Even though it is formulated with preservatives, cooking wine does eventually go bad. To check if your wine has gone bad, you should take a look at the packaging for a printed expiration date. Most cooking wines are good for several years, but this can vary based on the brand and type of wine you bought. So, the best thing to do to be sure is to check the bottle.

 

If there is no date on the bottle, and you remember when you bought it, you can call the company that makes the wine. They will be able to give you more information about how long you can expect the wine to last.

 

You should also consider whether you've already opened the bottle. If it is opened, it may last up to one year. However, if you did not refrigerate your cooking wine after opening it, it may become unfit to use sooner.

 

Can Cooking Wine Kill You?

Drinking a little cooking wine will not kill you, but there are health risks associated with drinking large amounts of it.

Since the alcohol content in cooking wine is on par with a bottle of Cabernet, from a drunkenness standpoint, you can get drunk from consuming this wine. If you drink a ridiculous amount of it, you can pass out and suffer serious health consequences.

Besides, if you drink copious amounts of cooking wine, you could develop liver issues, which could have life-threatening complications. This is also true of drinking wine.

Another problem with drinking cooking wine is its high sodium content. If you drink a really high salt volume, you could suffer health problems, specifically with your heart. If you already have a heart condition, it is advised not to drink large quantities of cooking wine.

Chances are you won't be able to drink enough cooking wine to cause severe health effects- it tastes that bad.

 

Cooking Wine is Not Recommended for Cooking Either

Top food and restaurant experts will tell you that cooking wine is not good for cooking either.
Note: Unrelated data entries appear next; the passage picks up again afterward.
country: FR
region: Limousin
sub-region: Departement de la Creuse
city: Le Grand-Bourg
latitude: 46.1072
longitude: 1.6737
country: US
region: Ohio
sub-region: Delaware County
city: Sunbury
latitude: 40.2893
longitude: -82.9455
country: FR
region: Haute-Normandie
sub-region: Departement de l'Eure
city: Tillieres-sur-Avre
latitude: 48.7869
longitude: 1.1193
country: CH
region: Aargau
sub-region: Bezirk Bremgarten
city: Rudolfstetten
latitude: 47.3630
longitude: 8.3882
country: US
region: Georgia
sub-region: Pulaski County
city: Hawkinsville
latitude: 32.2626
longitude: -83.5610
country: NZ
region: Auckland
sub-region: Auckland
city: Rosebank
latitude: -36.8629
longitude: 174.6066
This is because of some of the same reasons you wouldn't want to drink it.

Cooking wines, especially the commercial varieties sold in your local market, have the potential to ruin your favorite dishes. The high salt content in the cooking wine can easily make your dish too salty, and some brands of cooking wine have ingredients in them that can lead to a metallic taste in your food.

Most cooking wines are made with low-quality wine that doesn't add much character to your food.
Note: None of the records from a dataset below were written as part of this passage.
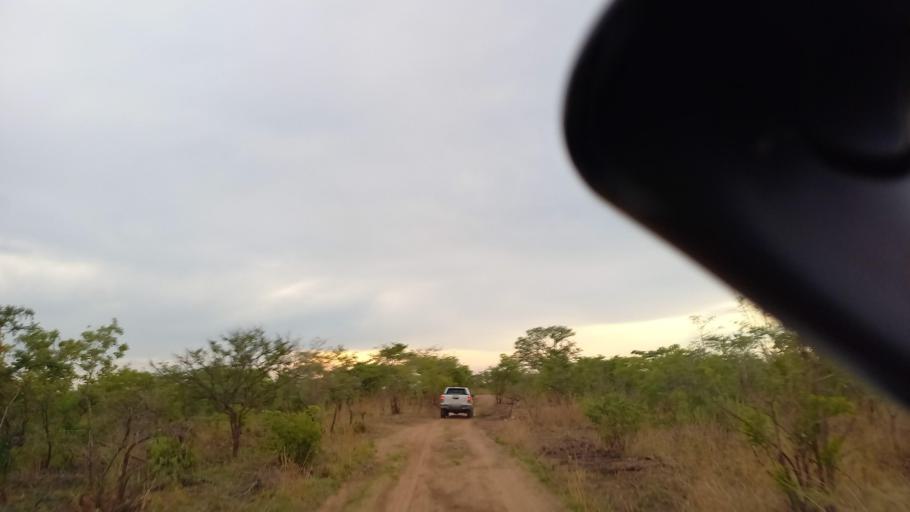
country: ZM
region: Lusaka
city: Kafue
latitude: -16.0481
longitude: 28.3263
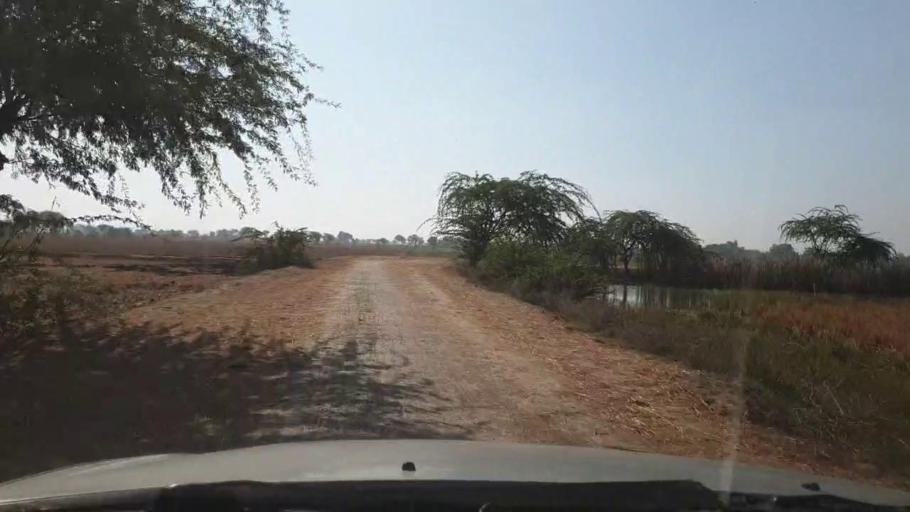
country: PK
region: Sindh
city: Kario
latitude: 24.8935
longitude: 68.5647
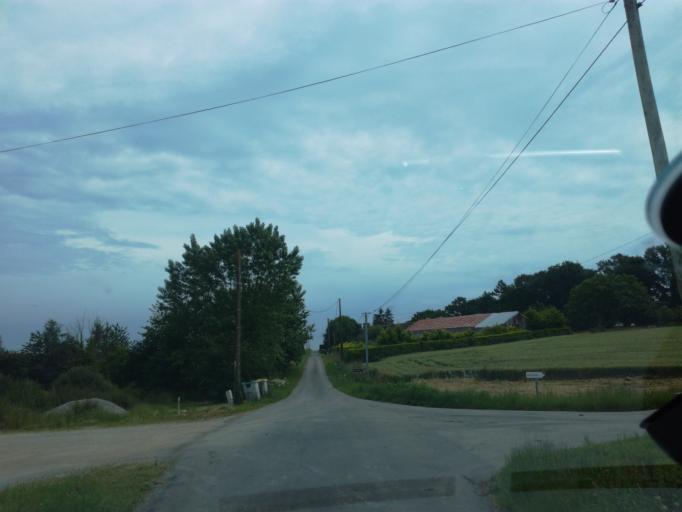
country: FR
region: Brittany
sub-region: Departement du Morbihan
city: Saint-Thuriau
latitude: 48.0165
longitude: -2.9158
Use Drinking Wine in Your Food

Authorities in the food industry recommend that you get cooking wine out of your kitchen immediately and use drinking wine instead. Below are some tips for choosing a good wine for cooking:

  • Use a drinking wine that you like. It's important to use a wine that you enjoy the taste of. This means that you should sample a few wines and find out what flavors you like. Going to a proper liquor store and choosing a quality wine will give you the best cooking result.
  • Invest a bit in your cooking wine. You don't have to spend $50 on your wine, but you should not go for the cheapest drinking wine you can find. Spending between $10 or $20 for your wine is just fine.
  • Know what type of wine you need for your meal. If you are making sauces or stews, dry white wine or red wine will impart a delectable flavor to the final dish. Sweet wines are best paired with sweet treats like ice cream or egg nog. A wine that has a nutty, earthy flavor profile would go well with fish.

Using drinking wine for cooking, instead of cooking wine, can be a money saver since you can drink the same wine you end up using in your meal. If you end up having some leftover, make sure you use it up before it goes bad.

 

Final Thoughts

Now you know that, even though you can technically drink cooking wine, it is not recommended. You also have some tips to bring your cooking to the next level using drinking wine in your dishes. We hope that this article helps you with all of your cooking wine concerns.